:: Material for this exercise ::

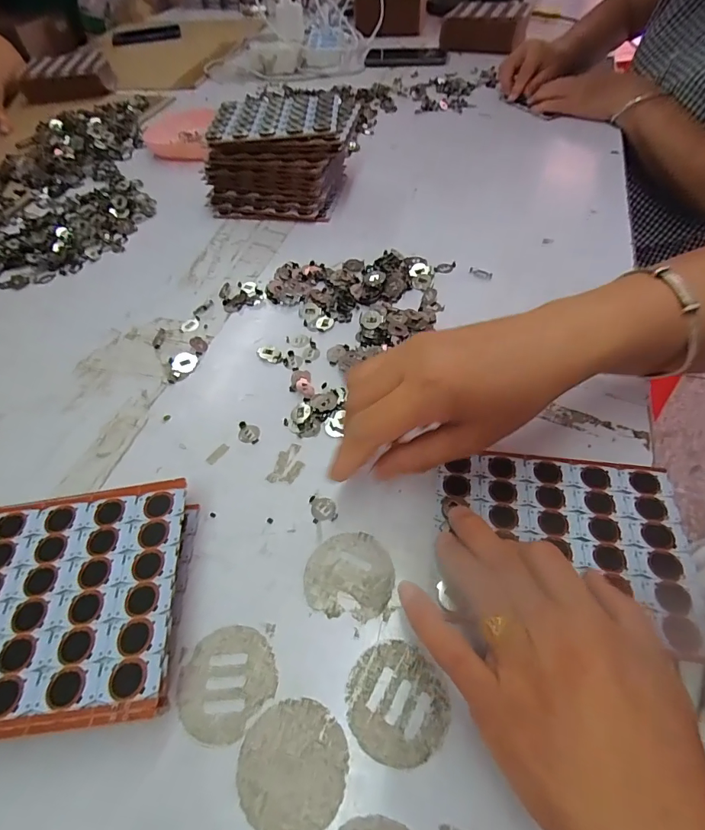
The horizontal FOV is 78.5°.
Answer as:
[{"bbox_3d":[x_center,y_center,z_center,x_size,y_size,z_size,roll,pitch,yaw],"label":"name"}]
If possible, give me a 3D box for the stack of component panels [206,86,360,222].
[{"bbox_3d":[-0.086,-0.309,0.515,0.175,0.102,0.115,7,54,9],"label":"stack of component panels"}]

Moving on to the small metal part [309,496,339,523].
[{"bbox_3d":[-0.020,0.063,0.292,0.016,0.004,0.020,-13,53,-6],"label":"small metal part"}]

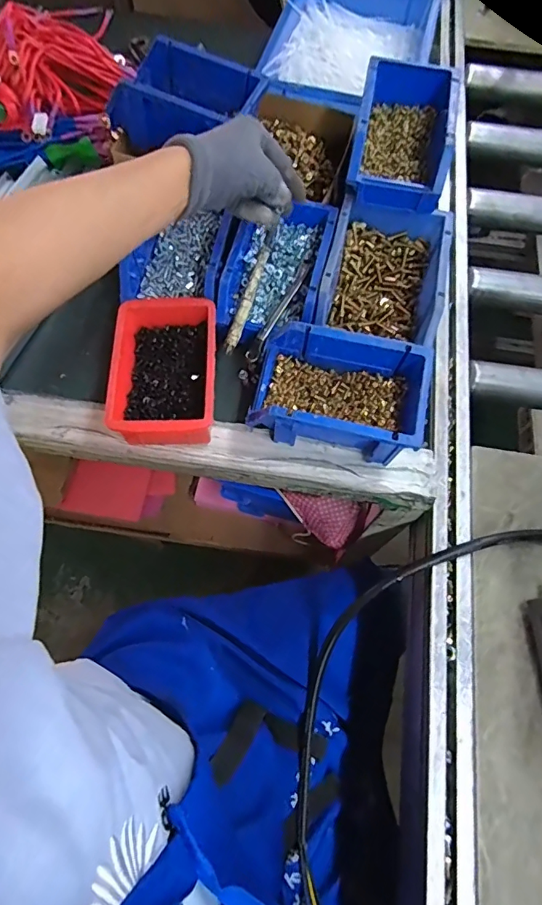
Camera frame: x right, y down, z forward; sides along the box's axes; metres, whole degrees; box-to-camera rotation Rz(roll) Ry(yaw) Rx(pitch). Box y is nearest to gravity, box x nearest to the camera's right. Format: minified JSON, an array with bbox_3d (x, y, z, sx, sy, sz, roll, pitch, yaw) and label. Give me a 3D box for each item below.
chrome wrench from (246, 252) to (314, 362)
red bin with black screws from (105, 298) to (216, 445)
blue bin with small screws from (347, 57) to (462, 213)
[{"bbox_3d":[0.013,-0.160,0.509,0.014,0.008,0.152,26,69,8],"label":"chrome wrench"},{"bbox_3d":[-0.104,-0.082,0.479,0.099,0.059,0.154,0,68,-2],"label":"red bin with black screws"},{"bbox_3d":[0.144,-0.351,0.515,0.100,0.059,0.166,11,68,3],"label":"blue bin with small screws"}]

:::

■ **Your task**
Up to and including the line with "red bin with black screws from", repeat every line from the top of the entries exactly, but not the pictures.

■ **Solution to this exercise**
The horizontal FOV is 78.5°.
Answer as:
[{"bbox_3d":[x_center,y_center,z_center,x_size,y_size,z_size,roll,pitch,yaw],"label":"name"}]
If possible, give me a 3D box for the stack of component panels [206,86,360,222].
[{"bbox_3d":[-0.086,-0.309,0.515,0.175,0.102,0.115,7,54,9],"label":"stack of component panels"}]

Moving on to the small metal part [309,496,339,523].
[{"bbox_3d":[-0.020,0.063,0.292,0.016,0.004,0.020,-13,53,-6],"label":"small metal part"}]

Camera frame: x right, y down, z forward; sides along the box's axes; metres, whole degrees; box-to-camera rotation Rz(roll) Ry(yaw) Rx(pitch). Box y is nearest to gravity, box x nearest to the camera's right. Format: minified JSON, an array with bbox_3d (x, y, z, sx, sy, sz, roll, pitch, yaw) and label. Give me a 3D box for each item below.
chrome wrench from (246, 252) to (314, 362)
red bin with black screws from (105, 298) to (216, 445)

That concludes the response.